**TEXT TO READ**
------

After having joined with astonishing vigor in 2006, over the years, Paula came to find that she and Jesus were working through some differences that felt irreconcilable to her. The amount of translation she found herself needing to do to be in church was just too much. The mystery of God for her was silence and stillness, out taking pictures of dead weeds. God was harder to find for her in the particularity of Jesus and the practices of church community.  We emailed off and on throughout her sojourn away, and she turned up on Sundays once in a while.  Last December as we were emailing afterwards she said it felt good, but that she felt like her vocation was in the “outer darkness.” Naturally I chose the prologue to John part for the Gospel at the funeral—“The light shines in the darkness, and the darkness did not overcome it.” She had a lot of light.
The funeral was marvelous. We had amazing singers, full incense and fiery processions. I did cry, sniveling through “Let all mortal flesh keep silence” after communion, a hymn that I love and a particular favorite for a person who was, as her husband said in his euology, “the most beloved misanthrope there ever could have been.” She was indeed happiest when fleshy mortals were silent.

------

**TASK 1**
Rewrite the stretch of the records from their start through the line containing "2.4.16 0.4.16 |", putting "electricbasspick" in place of "electricbassfinger" and keeping everything else the same. Leave the pictures out.
The text and the records have nothing to do with each other.

**INFORMATION GIVEN**
------

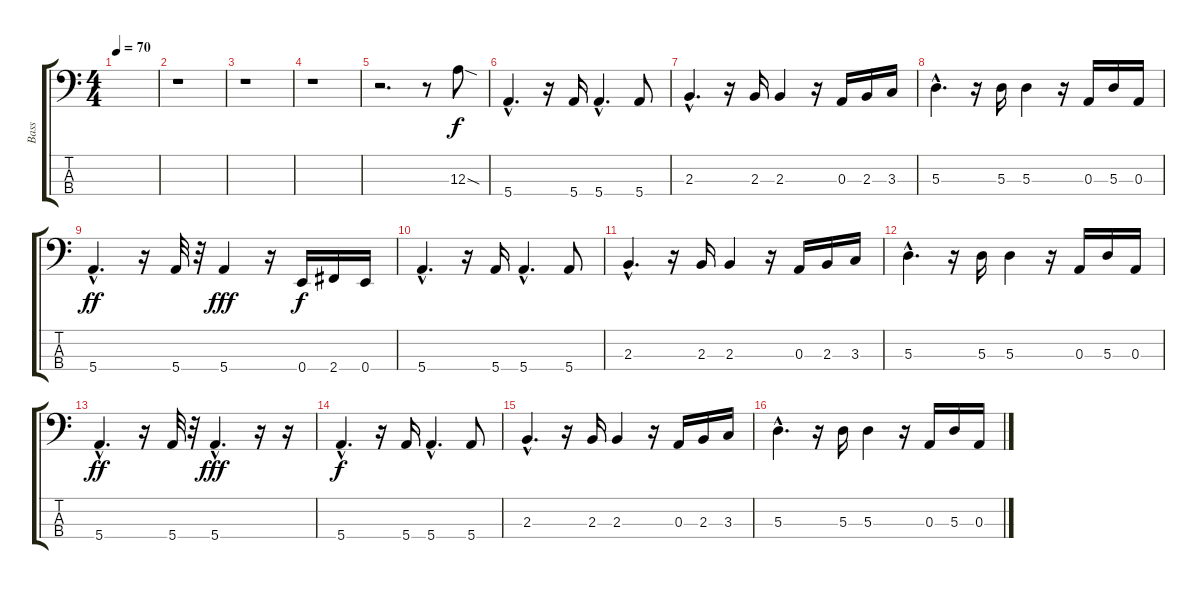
\track ("Bass" "Bass") {instrument electricbassfinger}
\staff {score tabs}
\tuning (G2 D2 A1 E1) {hide}
\ts (4 4)
\tempo 70
\clef f4
\ks c
|
r.1 |
r.1 |
r.1 |
r.2{d} r.8 12.3{sod}.8 |
5.4{hac}.4{d} r.16 5.4.16 5.4{hac}.4{d} 5.4.8 |
2.3{hac}.4{d} r.16 2.3.16 2.3.4 r.16 0.3.16 2.3.16 3.3.16 |
5.3{hac}.4{d} r.16 5.3.16 5.3.4 r.16 0.3.16 5.3.16 0.3.16 |
5.4{hac}.4{d dy ff} r.16 5.4.32 r.32 5.4.4{dy fff} r.16 0.4.16{dy f} 2.4.16 0.4.16 |
5.4{hac}.4{d} r.16 5.4.16 5.4{hac}.4{d} 5.4.8 |
2.3{hac}.4{d} r.16 2.3.16 2.3.4 r.16 0.3.16 2.3.16 3.3.16 |
5.3{hac}.4{d} r.16 5.3.16 5.3.4 r.16 0.3.16 5.3.16 0.3.16 |
5.4{hac}.4{d dy ff} r.16 5.4.32 r.32 5.4{hac}.4{d dy fff} r.16 r.16 |
5.4{hac}.4{d dy f} r.16 5.4.16 5.4{hac}.4{d} 5.4.8 |
2.3{hac}.4{d} r.16 2.3.16 2.3.4 r.16 0.3.16 2.3.16 3.3.16 |
5.3{hac}.4{d} r.16 5.3.16 5.3.4 r.16 0.3.16 5.3.16 0.3.16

------

**TASK 2**
According to the funeral reflection, why did Paula find being in church too much?

**WRITTEN REPLY 1**
\track ("Bass" "Bass") {instrument electricbasspick}
\staff {score tabs}
\tuning (G2 D2 A1 E1) {hide}
\ts (4 4)
\tempo 70
\clef f4
\ks c
|
r.1 |
r.1 |
r.1 |
r.2{d} r.8 12.3{sod}.8 |
5.4{hac}.4{d} r.16 5.4.16 5.4{hac}.4{d} 5.4.8 |
2.3{hac}.4{d} r.16 2.3.16 2.3.4 r.16 0.3.16 2.3.16 3.3.16 |
5.3{hac}.4{d} r.16 5.3.16 5.3.4 r.16 0.3.16 5.3.16 0.3.16 |
5.4{hac}.4{d dy ff} r.16 5.4.32 r.32 5.4.4{dy fff} r.16 0.4.16{dy f} 2.4.16 0.4.16 |

**WRITTEN REPLY 2**
The amount of translation she had to do to be in church was too much for her. For her, the mystery of God lay in silence and stillness, such as taking pictures of dead weeds. God was harder for her to find in the particularity of Jesus and the practices of church community.